The food delivery space has encountered its share of problems in 2019. DoorDash came under fire for its tipping practices and we’re still waiting on Postmates to go public. Lackluster post-IPO performance by Uber, which had been banking on growing its delivery business, also hasn’t helped.

That said, companies are still raising big sums, so this isn’t a sector that hasn’t petered out yet.

Electric Vehicles

If you are a venture capitalist and want a place to park lots of capital, the electric vehicle industry has much to offer. Companies in the space are notoriously capital-intensive, and while their risk profile is high, the returns on betting on the category leader can be high too, as evidenced by Tesla’s $70 billion-plus market capitalization.

However, history also shows that the bulk of electric vehicle investments don’t turn out so profitably.

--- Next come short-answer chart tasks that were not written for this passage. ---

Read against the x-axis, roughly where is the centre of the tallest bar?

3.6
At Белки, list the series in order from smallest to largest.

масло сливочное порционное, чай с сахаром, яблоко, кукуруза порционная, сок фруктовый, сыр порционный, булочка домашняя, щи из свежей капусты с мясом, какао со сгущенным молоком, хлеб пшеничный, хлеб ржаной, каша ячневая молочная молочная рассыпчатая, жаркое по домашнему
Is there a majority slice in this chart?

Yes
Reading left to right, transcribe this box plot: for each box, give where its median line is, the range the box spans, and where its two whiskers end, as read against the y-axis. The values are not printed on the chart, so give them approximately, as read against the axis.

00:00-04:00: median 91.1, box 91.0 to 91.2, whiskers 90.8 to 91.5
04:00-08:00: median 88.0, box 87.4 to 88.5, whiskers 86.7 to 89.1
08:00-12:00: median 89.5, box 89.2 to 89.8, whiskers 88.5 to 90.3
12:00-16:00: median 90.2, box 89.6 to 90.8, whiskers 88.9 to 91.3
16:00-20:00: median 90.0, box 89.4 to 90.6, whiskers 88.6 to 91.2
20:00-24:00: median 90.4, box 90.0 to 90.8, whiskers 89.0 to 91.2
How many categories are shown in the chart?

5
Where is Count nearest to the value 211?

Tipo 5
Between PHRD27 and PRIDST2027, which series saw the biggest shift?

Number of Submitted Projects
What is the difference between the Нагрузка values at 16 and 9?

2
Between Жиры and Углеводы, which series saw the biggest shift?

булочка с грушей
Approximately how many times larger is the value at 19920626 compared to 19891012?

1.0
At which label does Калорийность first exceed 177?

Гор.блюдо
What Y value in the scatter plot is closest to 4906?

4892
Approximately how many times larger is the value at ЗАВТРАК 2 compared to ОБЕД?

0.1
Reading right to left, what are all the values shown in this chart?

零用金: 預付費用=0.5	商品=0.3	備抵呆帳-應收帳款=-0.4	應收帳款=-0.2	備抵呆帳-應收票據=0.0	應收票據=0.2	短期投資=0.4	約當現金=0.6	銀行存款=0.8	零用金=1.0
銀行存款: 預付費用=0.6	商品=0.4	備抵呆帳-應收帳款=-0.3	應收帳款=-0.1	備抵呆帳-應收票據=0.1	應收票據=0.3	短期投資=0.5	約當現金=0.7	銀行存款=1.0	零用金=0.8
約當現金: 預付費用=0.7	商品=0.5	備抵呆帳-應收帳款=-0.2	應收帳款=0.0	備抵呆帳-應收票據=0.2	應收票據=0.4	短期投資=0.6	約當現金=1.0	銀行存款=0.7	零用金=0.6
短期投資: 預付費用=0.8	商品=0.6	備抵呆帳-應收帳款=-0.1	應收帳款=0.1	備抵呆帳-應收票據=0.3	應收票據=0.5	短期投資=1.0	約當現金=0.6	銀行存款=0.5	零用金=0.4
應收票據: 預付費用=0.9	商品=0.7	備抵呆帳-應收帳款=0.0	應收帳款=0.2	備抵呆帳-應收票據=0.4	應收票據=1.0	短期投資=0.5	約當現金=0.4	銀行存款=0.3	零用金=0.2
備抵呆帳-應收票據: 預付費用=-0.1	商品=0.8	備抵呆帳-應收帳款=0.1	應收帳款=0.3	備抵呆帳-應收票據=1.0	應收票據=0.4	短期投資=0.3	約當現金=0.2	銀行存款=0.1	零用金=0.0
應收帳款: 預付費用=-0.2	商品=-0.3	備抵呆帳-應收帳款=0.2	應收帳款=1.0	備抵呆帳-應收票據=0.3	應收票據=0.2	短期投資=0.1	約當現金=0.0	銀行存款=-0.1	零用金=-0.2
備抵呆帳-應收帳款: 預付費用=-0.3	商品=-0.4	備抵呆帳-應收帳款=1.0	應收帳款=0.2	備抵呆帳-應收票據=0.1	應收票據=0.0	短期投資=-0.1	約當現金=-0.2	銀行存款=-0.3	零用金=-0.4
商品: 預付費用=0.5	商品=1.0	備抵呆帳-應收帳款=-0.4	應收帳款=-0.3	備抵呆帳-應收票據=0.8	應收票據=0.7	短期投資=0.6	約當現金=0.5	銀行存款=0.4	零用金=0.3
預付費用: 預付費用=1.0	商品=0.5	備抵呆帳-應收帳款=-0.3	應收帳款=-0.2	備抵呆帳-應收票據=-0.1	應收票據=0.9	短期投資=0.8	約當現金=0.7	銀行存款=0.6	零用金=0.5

Perhaps that, combined with a slowdown in China-based supergiant rounds, is contributing to a global slowdown in venture-backed bets on the sector.

So far in 2019, venture investment in electric vehicle-focused companies totalled $8.8 billion, with just over $5 billion going to Chinese deals. In 2018, by contrast, investors put over $18 billion to work globally, of which more than $14 billion went to China-based companies.

The Big Picture

It’s noteworthy that three of the four shrinking categories highlighted above involve companies that operate in the physical world, either making things or delivering things other people made. The fourth, crypto and blockchain, saw declines in large part because of the bubbly levels of the prior year.

Looking at where the money continues to flow, it’s clear venture investors love affair with software revenue models has not abated. They’re more on the fence, it appears, when it comes to businesses that still incur high fulfillment costs for each customer they add.

Photo courtesy JP Valery of via Unsplash.


  1. Data not adjusted to reflect that a large portion of rounds, particularly at seed and early stage, are reported weeks or months after financing closes. The dataset included companies categorized by Crunchbase as hardware, consumer electronics, mobile devices, or networking hardware.

    We use Crunchbase categories for the searches, sometimes standalone categories and sometimes combining several, potentially along with relevant keywords. We focused primarily on the United States for hardware and on global markets for crypto and blockchain, delivery and electric vehicles.